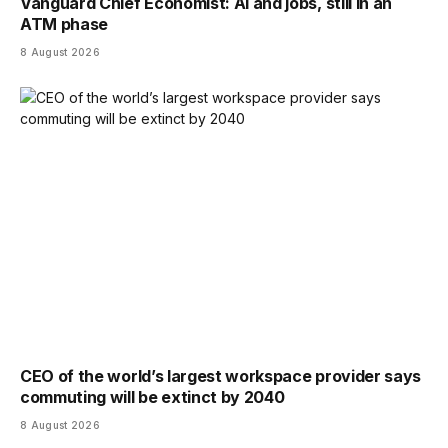
Vanguard Chief Economist: AI and jobs, still in an
ATM phase
8 August 2026
CEO of the world’s largest workspace provider says
commuting will be extinct by 2040
8 August 2026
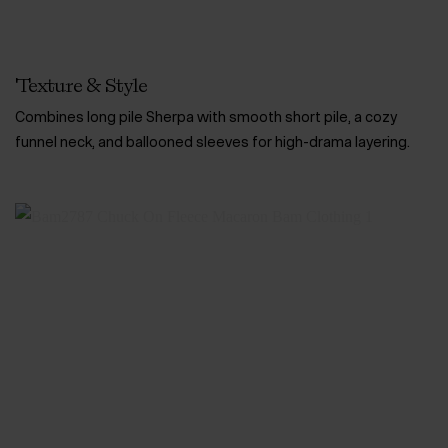
Texture & Style
Combines long pile Sherpa with smooth short pile, a cozy
funnel neck, and ballooned sleeves for high-drama layering.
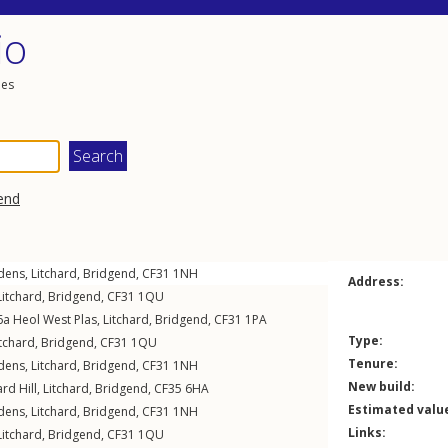
io
les
end
dens
,
Litchard
,
Bridgend
,
CF31
1NH
Address:
Litchard
,
Bridgend
,
CF31
1QU
 6a
Heol West Plas
,
Litchard
,
Bridgend
,
CF31
1PA
Type:
itchard
,
Bridgend
,
CF31
1QU
Tenure:
dens
,
Litchard
,
Bridgend
,
CF31
1NH
New build:
ard Hill
,
Litchard
,
Bridgend
,
CF35
6HA
Estimated valu
dens
,
Litchard
,
Bridgend
,
CF31
1NH
Links:
Litchard
,
Bridgend
,
CF31
1QU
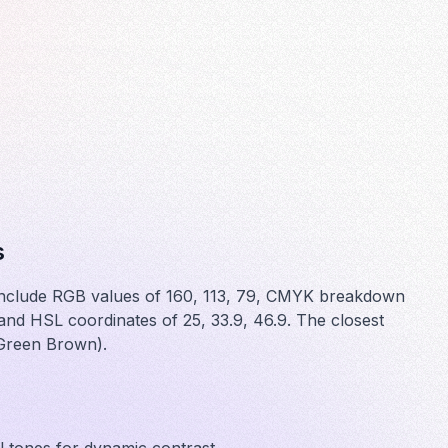
s
 include RGB values of 160, 113, 79, CMYK breakdown
d HSL coordinates of 25, 33.9, 46.9. The closest
(Green Brown).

• WHAT IS BEING ASKED
Reproduce the text of the data above line for line, with no changes, and leave the pictures out of your answer.

• ANSWER BELOW
Vanguard Chief Economist: AI and jobs, still in an
ATM phase
8 August 2026
CEO of the world’s largest workspace provider says
commuting will be extinct by 2040
8 August 2026
Texture & Style
Combines long pile Sherpa with smooth short pile, a cozy
funnel neck, and ballooned sleeves for high-drama layering.
io
les
end
dens
,
Litchard
,
Bridgend
,
CF31
1NH
Address:
Litchard
,
Bridgend
,
CF31
1QU
 6a
Heol West Plas
,
Litchard
,
Bridgend
,
CF31
1PA
Type:
itchard
,
Bridgend
,
CF31
1QU
Tenure:
dens
,
Litchard
,
Bridgend
,
CF31
1NH
New build:
ard Hill
,
Litchard
,
Bridgend
,
CF35
6HA
Estimated valu
dens
,
Litchard
,
Bridgend
,
CF31
1NH
Links:
Litchard
,
Bridgend
,
CF31
1QU
s
 include RGB values of 160, 113, 79, CMYK breakdown
d HSL coordinates of 25, 33.9, 46.9. The closest
(Green Brown).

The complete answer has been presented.